Use feature toggles for modifications

Another important element of software resiliency has to do with a development team's approach to release cycles for feature updates. Rather than halt operations to add features and modify an application's capabilities, organizations can use the feature-toggle approach to keep applications up and running in the midst of rollouts and updates.

Feature toggles enable developers to incrementally modify applications while leaving existing production-level code intact. Techniques such as canary releases and A/B testing enable developers to roll out updated code to a limited number of instances while they keep the original code in production.

With the feature-toggle approach, teams can strategically configure releases by monitoring new-release instances and using a toggle-like mechanism for rollbacks should modifications cause breakages. In some cases, teams may be able to automatically trigger these rollback toggles if the system detects certain errors or performance inconsistencies.

Basic resiliency design patterns

To maintain resilient software, development teams use certain design patterns that focus on containing failures and providing emergency countermeasures. A number of patterns provide these types of recovery mechanisms and stop errors from spreading uncontrollably from one distributed component to another. Here are some examples:

  • Bulkhead. This pattern isolates subsystems and configures individual modules to halt communication with other components upon failures, reducing the risk that the problem spreads.
  • Backpressure. The backpressure pattern automatically pushes back workload requests that exceed a preset traffic throughput capacity limit, protecting sensitive systems from overloads.
  • Circuit breaker. Building upon both the bulkhead and backpressure patterns, the circuit breaker provides a mechanism that automatically severs connections to problematic components. It will retry the connection at regular intervals to see if the error is resolved.
  • Batch-to-stream. Designed to manage batch processing throughput, this pattern modifies batch workloads and converts them into simplified OLTP transactions.
  • Graceful degradation. This design pattern essentially installs a fallback mechanism for all major components of an application. While this mainly is designed to help provide rollbacks for updates, it can also come in handy in the case of sudden failures.

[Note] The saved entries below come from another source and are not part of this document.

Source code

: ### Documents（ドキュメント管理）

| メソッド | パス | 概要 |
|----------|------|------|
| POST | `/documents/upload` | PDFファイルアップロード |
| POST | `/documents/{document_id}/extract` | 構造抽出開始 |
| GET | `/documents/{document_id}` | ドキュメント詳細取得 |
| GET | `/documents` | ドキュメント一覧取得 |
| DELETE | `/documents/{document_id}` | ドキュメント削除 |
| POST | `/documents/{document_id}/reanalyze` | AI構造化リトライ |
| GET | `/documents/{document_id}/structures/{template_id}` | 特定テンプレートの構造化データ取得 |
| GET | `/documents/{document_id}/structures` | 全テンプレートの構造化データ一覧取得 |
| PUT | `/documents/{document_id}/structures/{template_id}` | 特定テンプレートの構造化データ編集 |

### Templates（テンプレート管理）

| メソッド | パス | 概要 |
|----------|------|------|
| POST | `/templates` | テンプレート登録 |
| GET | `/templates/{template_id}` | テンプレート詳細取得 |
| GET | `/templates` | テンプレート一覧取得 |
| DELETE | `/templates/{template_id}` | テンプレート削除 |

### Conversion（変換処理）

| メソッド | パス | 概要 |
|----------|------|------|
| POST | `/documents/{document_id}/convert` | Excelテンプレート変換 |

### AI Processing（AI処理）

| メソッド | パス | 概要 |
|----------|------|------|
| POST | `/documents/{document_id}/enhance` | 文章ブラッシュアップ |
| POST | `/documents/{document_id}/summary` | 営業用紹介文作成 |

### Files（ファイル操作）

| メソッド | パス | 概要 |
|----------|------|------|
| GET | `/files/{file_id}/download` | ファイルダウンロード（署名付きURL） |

Promote loose coupling between components

Traditional, monolithic applications mean rigid dependencies in tightly coupled architectures. As a result, one software component almost certainly affects another. Alternatively, in distributed systems such as microservices, architects can minimize these dependencies by decoupling software components.

In a loosely coupled architecture, the dependencies that exist between application components, modules and services are kept to a minimum. Instead, abstractions handle necessary data transfers and messaging processes. As a result, updates or failures that befall one component are far less likely to cause unintentional changes to another. Decoupling isolates problems and prevents them from spreading across other software environments, limiting the risk for widespread errors.

Use sidecar containers to limit failures

A sidecar is a supporting container that runs in the same pod as the primary application container. The sidecar enables teams to add functionality to a container and integrate with external services without changing the main, existing application container instance.

For software resilience, this technique is beneficial in that the primary application logic and codebase remain isolated, limiting risks and failures. However, there are downsides to sidecars. For instance, the addition of sidecars means that developers are responsible for managing more containers and the increased resource consumption they impose. Take efforts to ensure that sidecars won't complicate workloads to the point that application performance suffers. For starters, you'll want to establish a thorough container monitoring system that will track sidecars and measure their impact on the production-level containers they serve.